Army planners started crafting its replacement, the ACFT, when CrossFit's popularity was skyrocketing in the U.S. Some soldiers, particularly women interviewed by Military.com, saw the Army as going too far in its perceived ambitions by replacing its decades-old test with a fitness assessment more akin to a CrossFit routine, for example requiring women to deadlift 340 lbs. to get a perfect score. Now the maximum deadlift for women between 17 and 21-years-old is 210 lbs.

The shocking data of high failure rates among women was compounded by findings that women who did pass struggled to achieve high scores.
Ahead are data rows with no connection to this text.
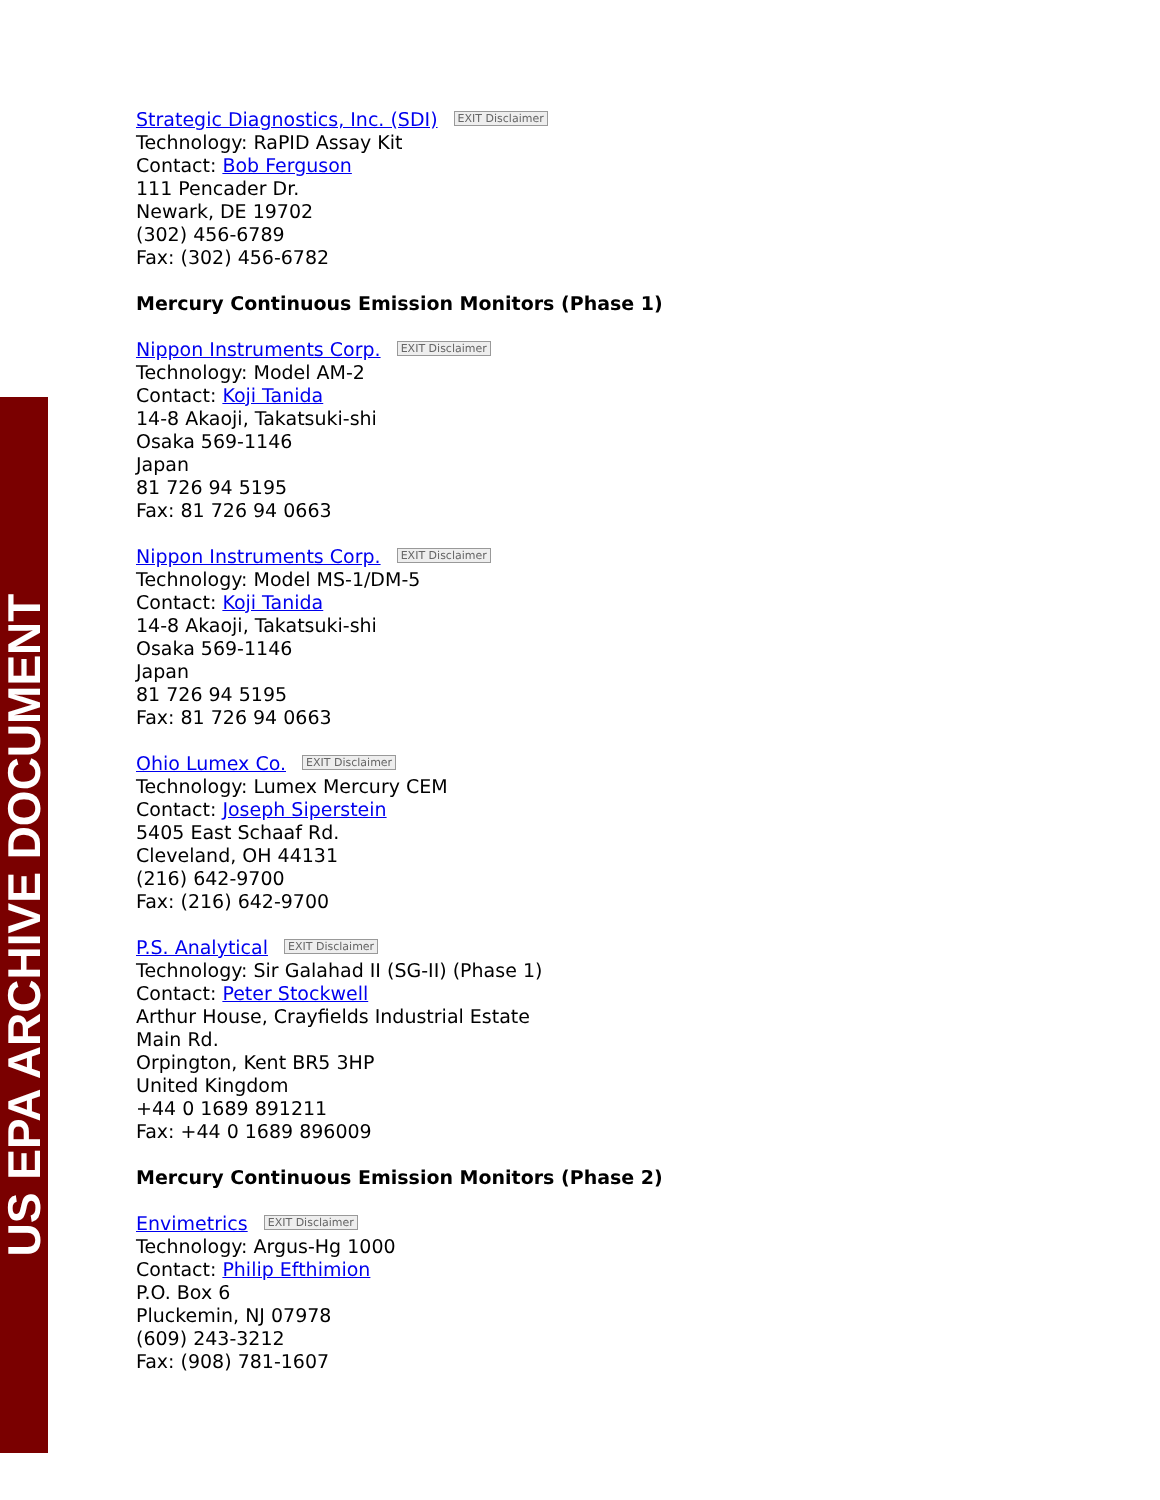US EPA ARCHIVE DOCUMENT
Strategic Diagnostics, Inc. (SDI) EXIT Disclaimer
Technology: RaPID Assay Kit
Contact: Bob Ferguson
111 Pencader Dr.
Newark, DE 19702
(302) 456-6789
Fax: (302) 456-6782
Mercury Continuous Emission Monitors (Phase 1)
Nippon Instruments Corp. EXIT Disclaimer
Technology: Model AM-2
Contact: Koji Tanida
14-8 Akaoji, Takatsuki-shi
Osaka 569-1146
Japan
81 726 94 5195
Fax: 81 726 94 0663
Nippon Instruments Corp. EXIT Disclaimer
Technology: Model MS-1/DM-5
Contact: Koji Tanida
14-8 Akaoji, Takatsuki-shi
Osaka 569-1146
Japan
81 726 94 5195
Fax: 81 726 94 0663
Ohio Lumex Co. EXIT Disclaimer
Technology: Lumex Mercury CEM
Contact: Joseph Siperstein
5405 East Schaaf Rd.
Cleveland, OH 44131
(216) 642-9700
Fax: (216) 642-9700
P.S. Analytical EXIT Disclaimer
Technology: Sir Galahad II (SG-II) (Phase 1)
Contact: Peter Stockwell
Arthur House, Crayfields Industrial Estate
Main Rd.
Orpington, Kent BR5 3HP
United Kingdom
+44 0 1689 891211
Fax: +44 0 1689 896009
Mercury Continuous Emission Monitors (Phase 2)
Envimetrics EXIT Disclaimer
Technology: Argus-Hg 1000
Contact: Philip Efthimion
P.O. Box 6
Pluckemin, NJ 07978
(609) 243-3212
Fax: (908) 781-1607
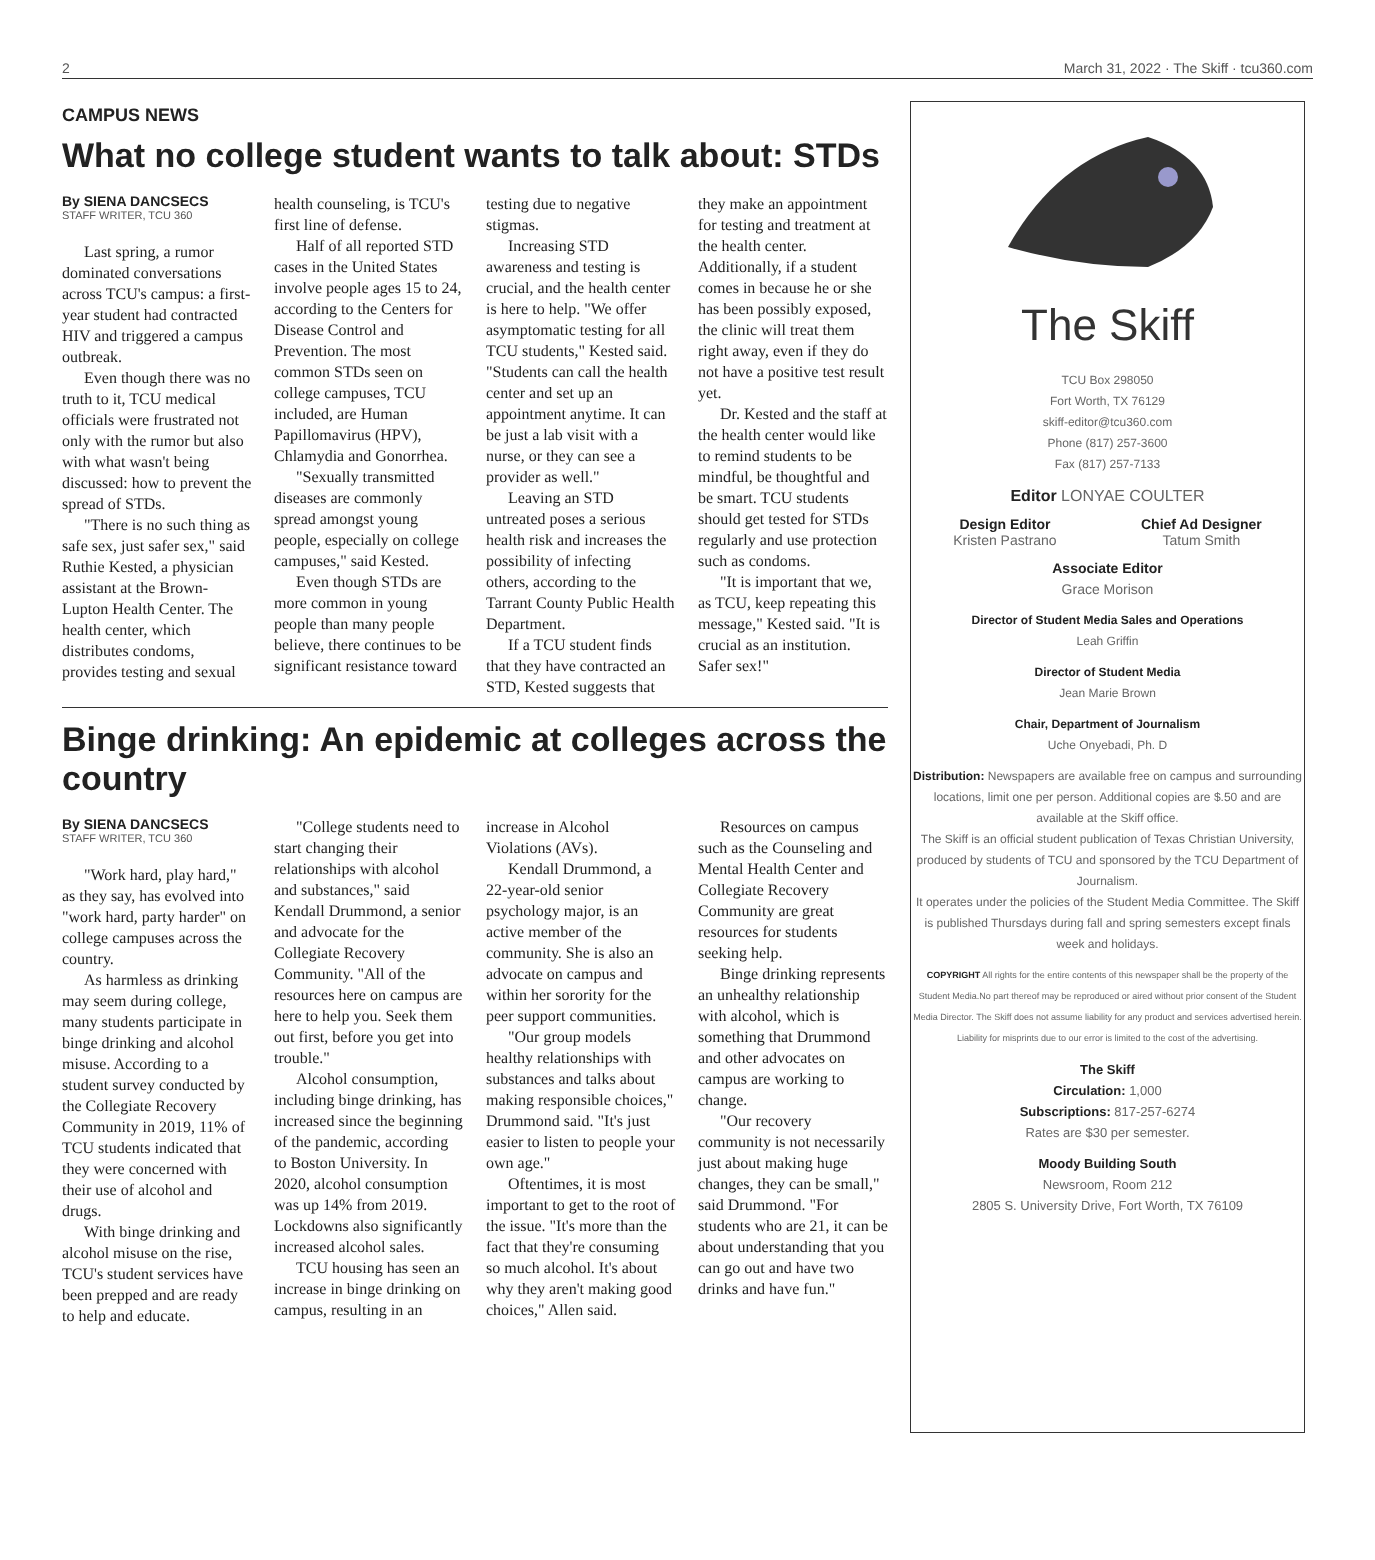2 March 31, 2022 · The Skiff · tcu360.com
CAMPUS NEWS
What no college student wants to talk about: STDs
By SIENA DANCSECS
STAFF WRITER, TCU 360
Last spring, a rumor dominated conversations across TCU's campus: a first-year student had contracted HIV and triggered a campus outbreak.
Even though there was no truth to it, TCU medical officials were frustrated not only with the rumor but also with what wasn't being discussed: how to prevent the spread of STDs.
"There is no such thing as safe sex, just safer sex," said Ruthie Kested, a physician assistant at the Brown-Lupton Health Center. The health center, which distributes condoms, provides testing and sexual health counseling, is TCU's first line of defense.
Half of all reported STD cases in the United States involve people ages 15 to 24, according to the Centers for Disease Control and Prevention. The most common STDs seen on college campuses, TCU included, are Human Papillomavirus (HPV), Chlamydia and Gonorrhea.
"Sexually transmitted diseases are commonly spread amongst young people, especially on college campuses," said Kested.
Even though STDs are more common in young people than many people believe, there continues to be significant resistance toward testing due to negative stigmas.
Increasing STD awareness and testing is crucial, and the health center is here to help. "We offer asymptomatic testing for all TCU students," Kested said. "Students can call the health center and set up an appointment anytime. It can be just a lab visit with a nurse, or they can see a provider as well."
Leaving an STD untreated poses a serious health risk and increases the possibility of infecting others, according to the Tarrant County Public Health Department.
If a TCU student finds that they have contracted an STD, Kested suggests that they make an appointment for testing and treatment at the health center. Additionally, if a student comes in because he or she has been possibly exposed, the clinic will treat them right away, even if they do not have a positive test result yet.
Dr. Kested and the staff at the health center would like to remind students to be mindful, be thoughtful and be smart. TCU students should get tested for STDs regularly and use protection such as condoms.
"It is important that we, as TCU, keep repeating this message," Kested said. "It is crucial as an institution. Safer sex!"
Binge drinking: An epidemic at colleges across the country
By SIENA DANCSECS
STAFF WRITER, TCU 360
"Work hard, play hard," as they say, has evolved into "work hard, party harder" on college campuses across the country.
As harmless as drinking may seem during college, many students participate in binge drinking and alcohol misuse. According to a student survey conducted by the Collegiate Recovery Community in 2019, 11% of TCU students indicated that they were concerned with their use of alcohol and drugs.
With binge drinking and alcohol misuse on the rise, TCU's student services have been prepped and are ready to help and educate.
"College students need to start changing their relationships with alcohol and substances," said Kendall Drummond, a senior and advocate for the Collegiate Recovery Community. "All of the resources here on campus are here to help you. Seek them out first, before you get into trouble."
Alcohol consumption, including binge drinking, has increased since the beginning of the pandemic, according to Boston University. In 2020, alcohol consumption was up 14% from 2019. Lockdowns also significantly increased alcohol sales.
TCU housing has seen an increase in binge drinking on campus, resulting in an increase in Alcohol Violations (AVs).
Kendall Drummond, a 22-year-old senior psychology major, is an active member of the community. She is also an advocate on campus and within her sorority for the peer support communities.
"Our group models healthy relationships with substances and talks about making responsible choices," Drummond said. "It's just easier to listen to people your own age."
Oftentimes, it is most important to get to the root of the issue. "It's more than the fact that they're consuming so much alcohol. It's about why they aren't making good choices," Allen said.
Resources on campus such as the Counseling and Mental Health Center and Collegiate Recovery Community are great resources for students seeking help.
Binge drinking represents an unhealthy relationship with alcohol, which is something that Drummond and other advocates on campus are working to change.
"Our recovery community is not necessarily just about making huge changes, they can be small," said Drummond. "For students who are 21, it can be about understanding that you can go out and have two drinks and have fun."
The Skiff
TCU Box 298050
Fort Worth, TX 76129
skiff-editor@tcu360.com
Phone (817) 257-3600
Fax (817) 257-7133
Editor LONYAE COULTER
Design Editor
Kristen Pastrano
Chief Ad Designer
Tatum Smith
Associate Editor
Grace Morison
Director of Student Media Sales and Operations
Leah Griffin
Director of Student Media
Jean Marie Brown
Chair, Department of Journalism
Uche Onyebadi, Ph. D
Distribution: Newspapers are available free on campus and surrounding locations, limit one per person. Additional copies are $.50 and are available at the Skiff office.
The Skiff is an official student publication of Texas Christian University, produced by students of TCU and sponsored by the TCU Department of Journalism.
It operates under the policies of the Student Media Committee. The Skiff is published Thursdays during fall and spring semesters except finals week and holidays.
COPYRIGHT All rights for the entire contents of this newspaper shall be the property of the Student Media.No part thereof may be reproduced or aired without prior consent of the Student Media Director. The Skiff does not assume liability for any product and services advertised herein. Liability for misprints due to our error is limited to the cost of the advertising.
The Skiff
Circulation: 1,000
Subscriptions: 817-257-6274
Rates are $30 per semester.
Moody Building South
Newsroom, Room 212
2805 S. University Drive, Fort Worth, TX 76109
This spurred Congress to delay the test and Secretary of the Army Christine Wormuth to express concerns about the recruitment and retention of women, who make up roughly 16% of the Army.

"The six-event test, now with plank, will be gender & age normed in a fair manner that enhances our recruiting & retention across the Total Army," Wormuth said in a statement Wednesday coinciding with the release of the updated standards for the new test.

The new ACFT goes into effect on April 1. But scores will not impact an active duty soldier's records until Oct. 1. National Guard and Reserve soldiers have until April 2023 before taking a test for their records.

But some see returning to gendered standards as a step back for women, especially in combat arms, where the culture has been slow to adapt and women are just starting to become integrated.

"I get what the Army had to do here, and those standards were insane. I'm 120 lbs, I'd have to work so much harder than a man just to hit the minimums," a non-commissioned officer woman told Military.com. "But this also sucks because it just gives men more ammo for reasons they think we shouldn't be here."

Meanwhile, some women argued that regardless of the standards, some men will continue thinking women don't belong or that anything they achieve is because of grading on a curve.

"Women are always going to face, 'Oh, you're weaker,'' another female non-commissioned officer said. "People always suspect the standards were lowered. It's always going to be like that."